Elevator Panel Retrofit Methods

Tips for removing and replacing plastic laminate elevator wall paneling. April 14, 2010

Question
We are doing casework on a job and the owner wants a price to redo some elevator panels. There are no visible fasteners and they are not hanging on z clips. I can’t imagine fastening these and then laminating them in place. Are there any other options for installing these panels with the laminate completed?

Forum Responses
(Cabinet and Millwork Installation Forum)
From contributor H:
Double check the hanging to make sure it is always tight with metal z clips. Check where the hand rails are fastened - it can be blind anchors behind the rails.



From contributor K:
Elevator panels are bolted from behind or bolted from the face and them laminated over at the factory. Anything you add to an elevator has to be flame proofed and the elevator has to be recalibrated to justify the weight difference. Check your local codes because in some states you have to be registered to work on elevators.


From contributor Q:
I have done this many times. Sometimes the panels come off with hidden fasteners behind the bump rail and sometimes they are attached and then veneered in place. I have done both types. If you have one that seems to not lift off you will have to pry/break them off and build new ones.
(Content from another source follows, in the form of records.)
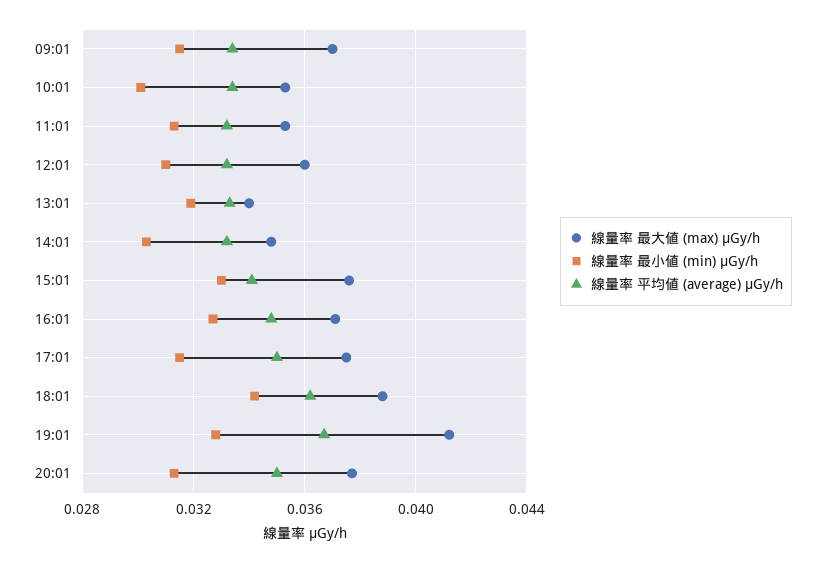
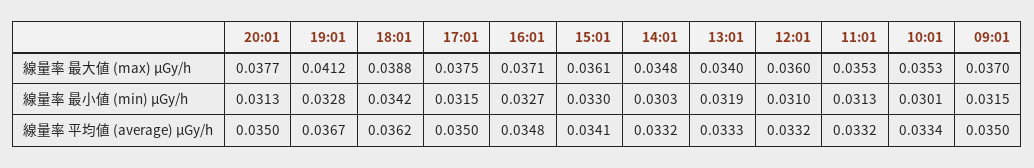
  {
    "線量率 最大値 (max) μGy/h": {
      "09:01": 0.037,
      "10:01": 0.0353,
      "11:01": 0.0353,
      "12:01": 0.036,
      "13:01": 0.034,
      "14:01": 0.0348,
-     "15:01": 0.0375,
+     "15:01": 0.0361,
      "16:01": 0.0371,
      "17:01": 0.0375,
      "18:01": 0.0388,
      "19:01": 0.0412,
      "20:01": 0.0377
    },
    "線量率 最小値 (min) μGy/h": {
      "09:01": 0.0315,
      "10:01": 0.0301,
      "11:01": 0.0313,
      "12:01": 0.031,
      "13:01": 0.0319,
      "14:01": 0.0303,
      "15:01": 0.033,
      "16:01": 0.0327,
      "17:01": 0.0315,
      "18:01": 0.0342,
      "19:01": 0.0328,
      "20:01": 0.0313
    },
    "線量率 平均値 (average) μGy/h": {
-     "09:01": 0.0335,
+     "09:01": 0.035,
      "10:01": 0.0334,
      "11:01": 0.0332,
      "12:01": 0.0332,
      "13:01": 0.0333,
      "14:01": 0.0332,
      "15:01": 0.0341,
      "16:01": 0.0348,
      "17:01": 0.035,
      "18:01": 0.0362,
      "19:01": 0.0367,
      "20:01": 0.035
    }
  }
You can install the new ones with z clips of you can just use propane type contact glue to place with dollops of liquid nails in places for long term security. Just make sure that you make a mechanical connection through the bump/grab rail with some fresh self tapper bolts through a sleeve ring and then the rail attached to it with a set screw. Make sure the bolts are not too long though you don't want the elevator guy to get cut by an end sticking out to far when he is behind the elevator for service (most of the time they are above or below anyhow but better to not create any snag points). I have many cabs out there with these methods and no problems to date.